[[ Source information open ]]
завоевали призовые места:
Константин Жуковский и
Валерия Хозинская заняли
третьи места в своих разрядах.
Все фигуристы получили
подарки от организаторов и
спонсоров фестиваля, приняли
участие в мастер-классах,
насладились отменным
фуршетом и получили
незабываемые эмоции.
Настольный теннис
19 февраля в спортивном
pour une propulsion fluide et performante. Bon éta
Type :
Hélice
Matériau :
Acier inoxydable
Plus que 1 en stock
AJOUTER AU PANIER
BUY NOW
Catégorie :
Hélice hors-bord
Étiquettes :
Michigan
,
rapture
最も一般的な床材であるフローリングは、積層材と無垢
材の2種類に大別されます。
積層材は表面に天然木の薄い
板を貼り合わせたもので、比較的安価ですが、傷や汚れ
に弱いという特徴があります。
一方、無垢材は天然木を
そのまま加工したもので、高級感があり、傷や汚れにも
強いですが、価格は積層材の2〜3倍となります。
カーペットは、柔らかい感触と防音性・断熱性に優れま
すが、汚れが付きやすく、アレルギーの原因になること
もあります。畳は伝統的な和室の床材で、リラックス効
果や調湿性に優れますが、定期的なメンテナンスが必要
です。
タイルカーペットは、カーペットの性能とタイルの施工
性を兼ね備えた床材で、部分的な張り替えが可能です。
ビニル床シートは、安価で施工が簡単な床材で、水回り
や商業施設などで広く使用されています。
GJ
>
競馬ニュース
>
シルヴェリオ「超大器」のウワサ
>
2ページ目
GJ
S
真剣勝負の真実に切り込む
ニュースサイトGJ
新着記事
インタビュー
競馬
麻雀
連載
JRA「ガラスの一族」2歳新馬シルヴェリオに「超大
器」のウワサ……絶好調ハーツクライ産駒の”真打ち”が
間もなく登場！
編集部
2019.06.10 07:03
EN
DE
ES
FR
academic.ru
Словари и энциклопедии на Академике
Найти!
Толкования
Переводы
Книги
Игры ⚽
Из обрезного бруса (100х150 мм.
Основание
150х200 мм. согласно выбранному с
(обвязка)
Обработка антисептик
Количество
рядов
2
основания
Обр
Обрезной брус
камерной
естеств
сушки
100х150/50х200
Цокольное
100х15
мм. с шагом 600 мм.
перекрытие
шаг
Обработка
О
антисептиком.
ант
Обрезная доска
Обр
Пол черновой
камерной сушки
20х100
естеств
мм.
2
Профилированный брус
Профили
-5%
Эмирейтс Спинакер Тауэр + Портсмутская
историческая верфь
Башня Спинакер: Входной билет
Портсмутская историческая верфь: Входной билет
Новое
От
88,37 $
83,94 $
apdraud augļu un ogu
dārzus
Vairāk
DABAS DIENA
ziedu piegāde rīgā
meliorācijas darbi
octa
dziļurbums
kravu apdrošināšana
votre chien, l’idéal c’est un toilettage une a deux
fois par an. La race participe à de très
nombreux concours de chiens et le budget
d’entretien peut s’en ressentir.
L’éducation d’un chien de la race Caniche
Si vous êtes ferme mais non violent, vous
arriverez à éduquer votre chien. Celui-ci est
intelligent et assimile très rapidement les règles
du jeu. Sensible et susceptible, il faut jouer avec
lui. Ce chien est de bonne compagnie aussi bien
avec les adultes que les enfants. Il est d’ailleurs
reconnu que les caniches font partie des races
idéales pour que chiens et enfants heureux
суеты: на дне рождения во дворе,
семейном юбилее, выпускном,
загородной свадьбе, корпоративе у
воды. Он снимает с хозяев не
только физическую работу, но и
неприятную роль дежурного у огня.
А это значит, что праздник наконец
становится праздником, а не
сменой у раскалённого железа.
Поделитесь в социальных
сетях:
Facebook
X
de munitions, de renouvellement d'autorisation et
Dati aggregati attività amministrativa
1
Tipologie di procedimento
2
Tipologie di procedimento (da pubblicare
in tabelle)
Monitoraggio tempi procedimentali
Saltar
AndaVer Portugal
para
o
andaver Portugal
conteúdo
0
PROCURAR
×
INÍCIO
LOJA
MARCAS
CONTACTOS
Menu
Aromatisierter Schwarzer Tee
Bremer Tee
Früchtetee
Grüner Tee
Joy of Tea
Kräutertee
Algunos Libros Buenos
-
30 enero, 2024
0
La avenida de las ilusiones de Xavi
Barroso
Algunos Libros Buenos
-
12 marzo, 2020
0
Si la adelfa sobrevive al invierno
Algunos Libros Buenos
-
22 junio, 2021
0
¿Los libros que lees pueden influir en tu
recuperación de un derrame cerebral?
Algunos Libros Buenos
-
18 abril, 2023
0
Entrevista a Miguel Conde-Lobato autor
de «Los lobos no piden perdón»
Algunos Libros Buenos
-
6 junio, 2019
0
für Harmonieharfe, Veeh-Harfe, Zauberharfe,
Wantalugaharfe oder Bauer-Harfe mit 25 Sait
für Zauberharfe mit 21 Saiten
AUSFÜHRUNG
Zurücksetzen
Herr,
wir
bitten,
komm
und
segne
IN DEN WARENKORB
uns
[[ Source information closed ]]
- [To-do item]
Could you reproduce all of the entries above exactly?

- [Answer space]
завоевали призовые места:
Константин Жуковский и
Валерия Хозинская заняли
третьи места в своих разрядах.
Все фигуристы получили
подарки от организаторов и
спонсоров фестиваля, приняли
участие в мастер-классах,
насладились отменным
фуршетом и получили
незабываемые эмоции.
Настольный теннис
19 февраля в спортивном
pour une propulsion fluide et performante. Bon éta
Type :
Hélice
Matériau :
Acier inoxydable
Plus que 1 en stock
AJOUTER AU PANIER
BUY NOW
Catégorie :
Hélice hors-bord
Étiquettes :
Michigan
,
rapture
最も一般的な床材であるフローリングは、積層材と無垢
材の2種類に大別されます。
積層材は表面に天然木の薄い
板を貼り合わせたもので、比較的安価ですが、傷や汚れ
に弱いという特徴があります。
一方、無垢材は天然木を
そのまま加工したもので、高級感があり、傷や汚れにも
強いですが、価格は積層材の2〜3倍となります。
カーペットは、柔らかい感触と防音性・断熱性に優れま
すが、汚れが付きやすく、アレルギーの原因になること
もあります。畳は伝統的な和室の床材で、リラックス効
果や調湿性に優れますが、定期的なメンテナンスが必要
です。
タイルカーペットは、カーペットの性能とタイルの施工
性を兼ね備えた床材で、部分的な張り替えが可能です。
ビニル床シートは、安価で施工が簡単な床材で、水回り
や商業施設などで広く使用されています。
GJ
>
競馬ニュース
>
シルヴェリオ「超大器」のウワサ
>
2ページ目
GJ
S
真剣勝負の真実に切り込む
ニュースサイトGJ
新着記事
インタビュー
競馬
麻雀
連載
JRA「ガラスの一族」2歳新馬シルヴェリオに「超大
器」のウワサ……絶好調ハーツクライ産駒の”真打ち”が
間もなく登場！
編集部
2019.06.10 07:03
EN
DE
ES
FR
academic.ru
Словари и энциклопедии на Академике
Найти!
Толкования
Переводы
Книги
Игры ⚽
Из обрезного бруса (100х150 мм.
Основание
150х200 мм. согласно выбранному с
(обвязка)
Обработка антисептик
Количество
рядов
2
основания
Обр
Обрезной брус
камерной
естеств
сушки
100х150/50х200
Цокольное
100х15
мм. с шагом 600 мм.
перекрытие
шаг
Обработка
О
антисептиком.
ант
Обрезная доска
Обр
Пол черновой
камерной сушки
20х100
естеств
мм.
2
Профилированный брус
Профили
-5%
Эмирейтс Спинакер Тауэр + Портсмутская
историческая верфь
Башня Спинакер: Входной билет
Портсмутская историческая верфь: Входной билет
Новое
От
88,37 $
83,94 $
apdraud augļu un ogu
dārzus
Vairāk
DABAS DIENA
ziedu piegāde rīgā
meliorācijas darbi
octa
dziļurbums
kravu apdrošināšana
votre chien, l’idéal c’est un toilettage une a deux
fois par an. La race participe à de très
nombreux concours de chiens et le budget
d’entretien peut s’en ressentir.
L’éducation d’un chien de la race Caniche
Si vous êtes ferme mais non violent, vous
arriverez à éduquer votre chien. Celui-ci est
intelligent et assimile très rapidement les règles
du jeu. Sensible et susceptible, il faut jouer avec
lui. Ce chien est de bonne compagnie aussi bien
avec les adultes que les enfants. Il est d’ailleurs
reconnu que les caniches font partie des races
idéales pour que chiens et enfants heureux
суеты: на дне рождения во дворе,
семейном юбилее, выпускном,
загородной свадьбе, корпоративе у
воды. Он снимает с хозяев не
только физическую работу, но и
неприятную роль дежурного у огня.
А это значит, что праздник наконец
становится праздником, а не
сменой у раскалённого железа.
Поделитесь в социальных
сетях:
Facebook
X
de munitions, de renouvellement d'autorisation et
Dati aggregati attività amministrativa
1
Tipologie di procedimento
2
Tipologie di procedimento (da pubblicare
in tabelle)
Monitoraggio tempi procedimentali
Saltar
AndaVer Portugal
para
o
andaver Portugal
conteúdo
0
PROCURAR
×
INÍCIO
LOJA
MARCAS
CONTACTOS
Menu
Aromatisierter Schwarzer Tee
Bremer Tee
Früchtetee
Grüner Tee
Joy of Tea
Kräutertee
Algunos Libros Buenos
-
30 enero, 2024
0
La avenida de las ilusiones de Xavi
Barroso
Algunos Libros Buenos
-
12 marzo, 2020
0
Si la adelfa sobrevive al invierno
Algunos Libros Buenos
-
22 junio, 2021
0
¿Los libros que lees pueden influir en tu
recuperación de un derrame cerebral?
Algunos Libros Buenos
-
18 abril, 2023
0
Entrevista a Miguel Conde-Lobato autor
de «Los lobos no piden perdón»
Algunos Libros Buenos
-
6 junio, 2019
0
für Harmonieharfe, Veeh-Harfe, Zauberharfe,
Wantalugaharfe oder Bauer-Harfe mit 25 Sait
für Zauberharfe mit 21 Saiten
AUSFÜHRUNG
Zurücksetzen
Herr,
wir
bitten,
komm
und
segne
IN DEN WARENKORB
uns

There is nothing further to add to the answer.